Fwiw I don't know you mean by saying the EEA is minor in GWAS - I was referring to broader gene-environment correlations like population stratification that are an analogue to it
Fwiw I don't know you mean by saying the EEA is minor in GWAS - I was referring to broader gene-environment correlations like population stratification that are an analogue to it
I'm not aware of any twins models for testing AxC that are not very esoteric tests for higher moments and therefore require impossible sample sizes. Even for extended family methods you need multi-generational models of the shared environment, which have not been developed.
The current state of the art is using item level data directly. Sadly it depends on the chosen IRT model, and power is still low.
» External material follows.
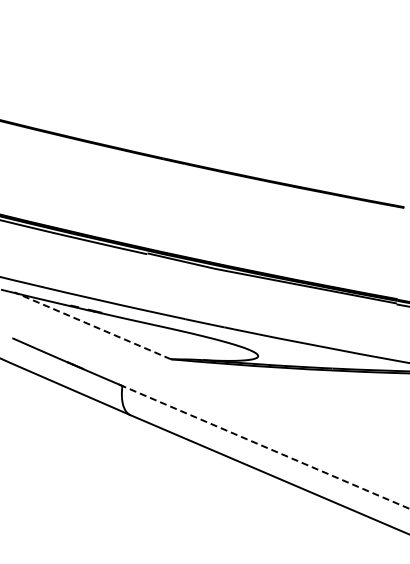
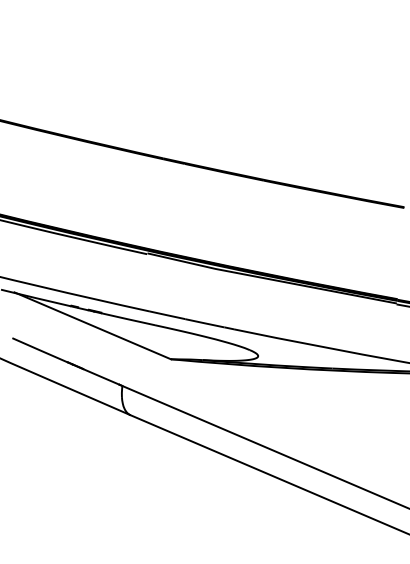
line at (92, 325): dashed -> solid
line at (264, 446): dashed -> solid
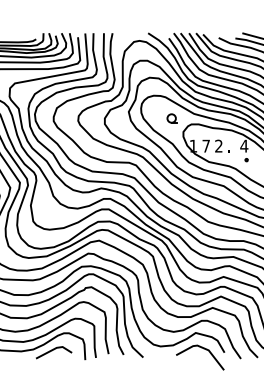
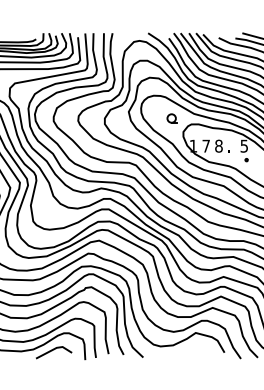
text at (218, 145): 2 -> 8
text at (244, 145): 4 -> 5
line at (203, 349): present -> none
Also, it cannot detect AxC if the estimated C is zero, which is ofc a problem since AxC acts very much like A ris.utwente.nl/ws/portalfil...
I might be wrong about the last point
With respect to EEA in GWAS, yes, I was referring to the assumption that environmental confounding / pop strat can be adequately dealt with using linear covariate adjustment and mixed models; which works well enough for most traits (though unfortunately not behavioral/social outcomes).
I'd think this was possible using national registry data and e.g. pmc.ncbi.nlm.nih.gov/articles/PMC...
These are cool models but they just treat C's in the two generations as independent latent variables (only sometimes estimable) and they have no way of modeling interactions with either C at all.
AxC is simply not a research direction of any interest to the field. Most twin study reviews don't even mention AxC at all, as either a limitation or an open research area or anything (e.g. pubmed.ncbi.nlm.nih.gov/37188734/).